A closer look at election forecasting models
Nate Silver examines prediction models:
The broader point is that we can get into trouble when we exaggerate how much we know about the future. Although election forecasting is a relatively obscure topic, you’ll see the same mistakes in fields like finance and earthquake prediction in which the stakes are much higher.
In response, John Sides defends forecasting models:
[I]f we look at the models in a different way, they arguably do a good enough job. Say that you just want to know who is going to win the presidential election, not whether this candidate will get 51 percent or 52 percent of the vote. Of the 58 separate predictions that Nate tabulates, 85 percent of them correctly identified the winner — even though most forecasts were made two months or more before the election and even though few of these forecasts actually incorporated trial heat polls from the campaign.

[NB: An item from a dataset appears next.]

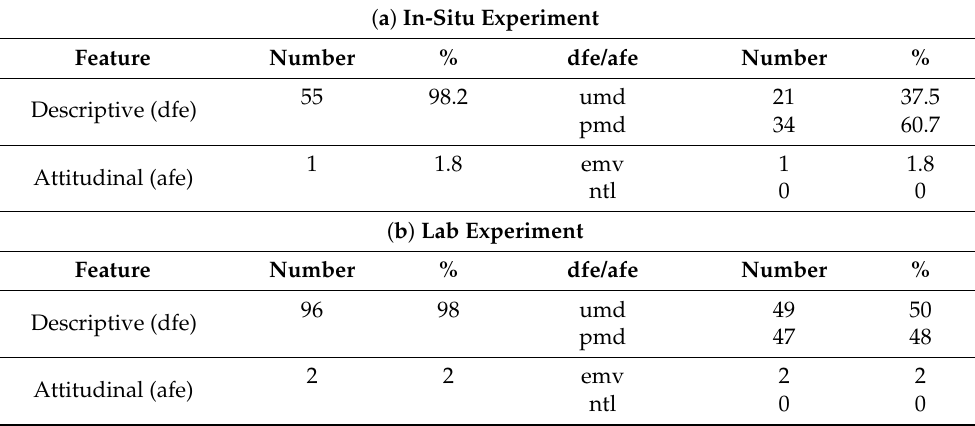
Table 1. Distribution of attributes in different categories after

Ed Kilgore makes a distinction between “election determinists” who believe “that factors beyond the framework of actual campaigning, candidates, issues, messages, and events largely control outcomes” and “people who pretty much ignore fundamentals, and treat the character and abilities of candidates and their staffs, the thrust-and-parry of campaigns, the salience of particular issues, and the battle for persuasion of voters, as essentially non-determined phenomena that can only be understood and assessed via close ‘insider’ inspection.” He thinks this divide results in a lot of talking past each other:
There’s certainly room for widely varying perspectives, but we’ll all get along better if we try to show our cards—or if you prefer, our paradigms.